Mutations Causing Coagulation Factor XIII Subunit A Deficiency: Characterization of the Mutant Proteins After Expression in Yeast

Abstract

We identified the mutations causing factor XIII A subunit deficiency in two families. Two distinct mutations were identified in the S family: the nonsense mutation Tyr 441-->stop in exon 11, inherited through the paternal line, and the missense mutation Asn 60-->Lys in exon 3, inherited through the maternal line. Two members of the J family were heterozygous for the previously described type 3 A subunit.
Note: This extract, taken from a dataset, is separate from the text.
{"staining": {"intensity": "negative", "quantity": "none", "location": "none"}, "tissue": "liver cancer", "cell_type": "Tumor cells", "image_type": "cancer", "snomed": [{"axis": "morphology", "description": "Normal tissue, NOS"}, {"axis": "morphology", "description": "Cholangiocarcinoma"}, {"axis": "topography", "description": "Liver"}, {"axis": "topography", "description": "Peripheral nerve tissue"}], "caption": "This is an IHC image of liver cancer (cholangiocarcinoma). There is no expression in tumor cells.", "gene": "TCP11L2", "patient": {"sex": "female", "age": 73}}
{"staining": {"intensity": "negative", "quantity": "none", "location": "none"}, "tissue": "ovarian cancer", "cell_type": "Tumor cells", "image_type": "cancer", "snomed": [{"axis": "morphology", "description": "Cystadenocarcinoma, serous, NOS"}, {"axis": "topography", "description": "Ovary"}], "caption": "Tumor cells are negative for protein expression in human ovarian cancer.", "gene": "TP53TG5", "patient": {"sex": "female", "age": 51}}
The substitution giving rise to the type 3 variant was found to be Gly 501-->Arg in exon 12. The Asn 60-->Lys and Gly 501-->Arg mutations were constructed in cDNA clones and expressed in yeast (Saccharomyces cerevisiae AH22). Although mRNA could be detected, protein containing the Asn 60-->Lys substitution could not be detected, suggesting extreme instability or susceptibility to proteolysis. A subunits containing the Gly 501-->Arg substitution were expressed and found to be enzymatically active in fresh yeast lysates. This variant has thermal instability and lost activity during storage or purification. Gel filtration studies suggested that the type 3 variant assembled as a dimer, as do normal A subunits. The data suggest that the Gly 501-->Arg (Type 3 variant) would cause severe factor XIII deficiency if inherited in the homozygous form or as a compound heterozygote with another deleterious mutation.